**DATA FOR REVIEW:**

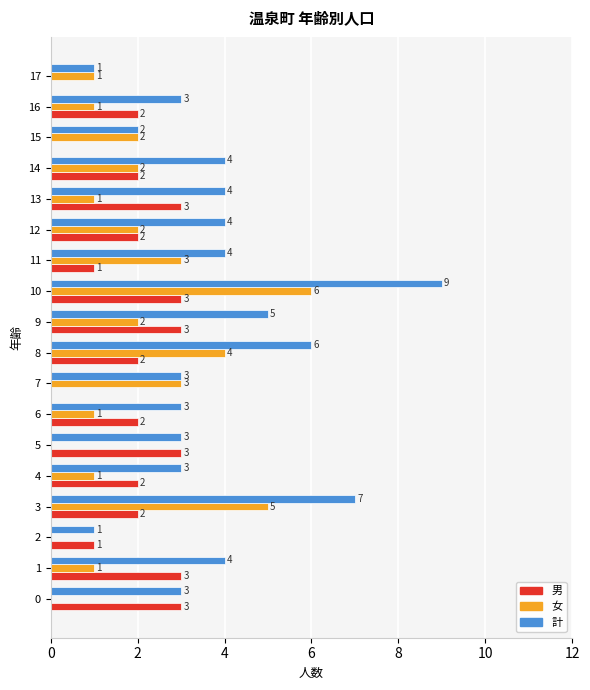

At which category is the sum across all series the highest?

10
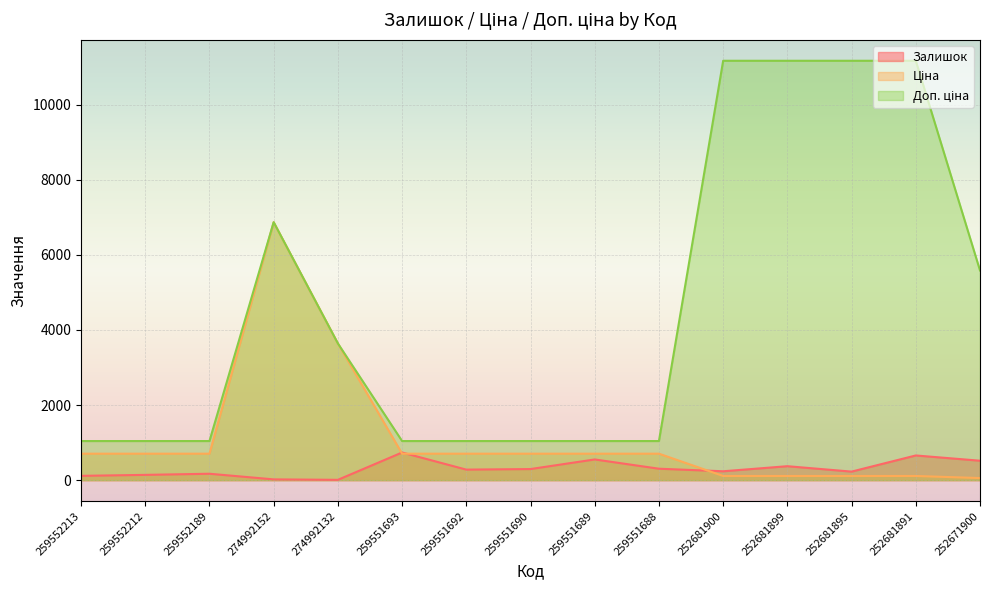

What is the label of the 2nd point from the right?

252681891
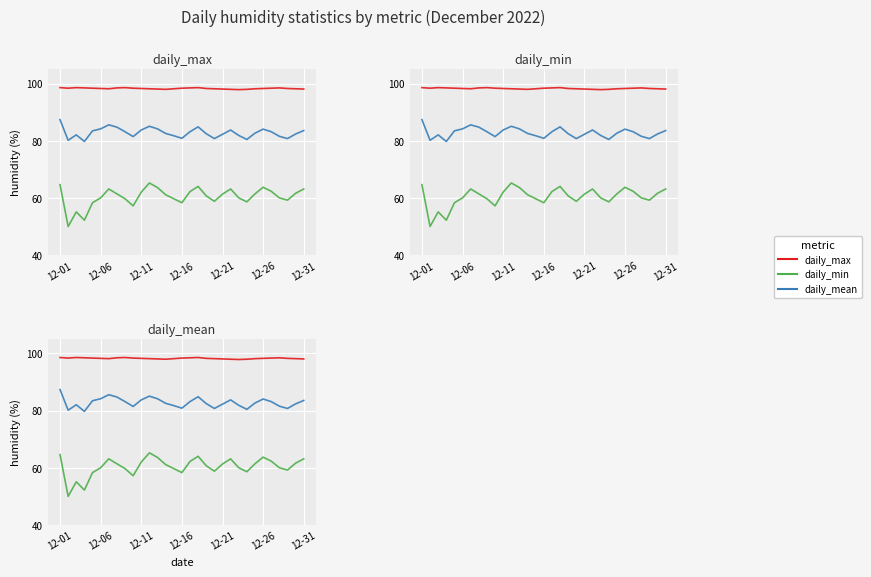

True or false: daily_mean and daily_min intersect in this chart.

False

**REQUIREMENT:**
Turn the lines of the listing above, from the line with "True or false: daily_mean" through the end of the listing, into a Markdown table with the columns Row and Line. Leave out blank lines.

**ANSWER TO THE PROBLEM:**
| Row | Line |
|---|---|
| 1 | True or false: daily_mean and daily_min intersect in this chart. |
| 2 | False |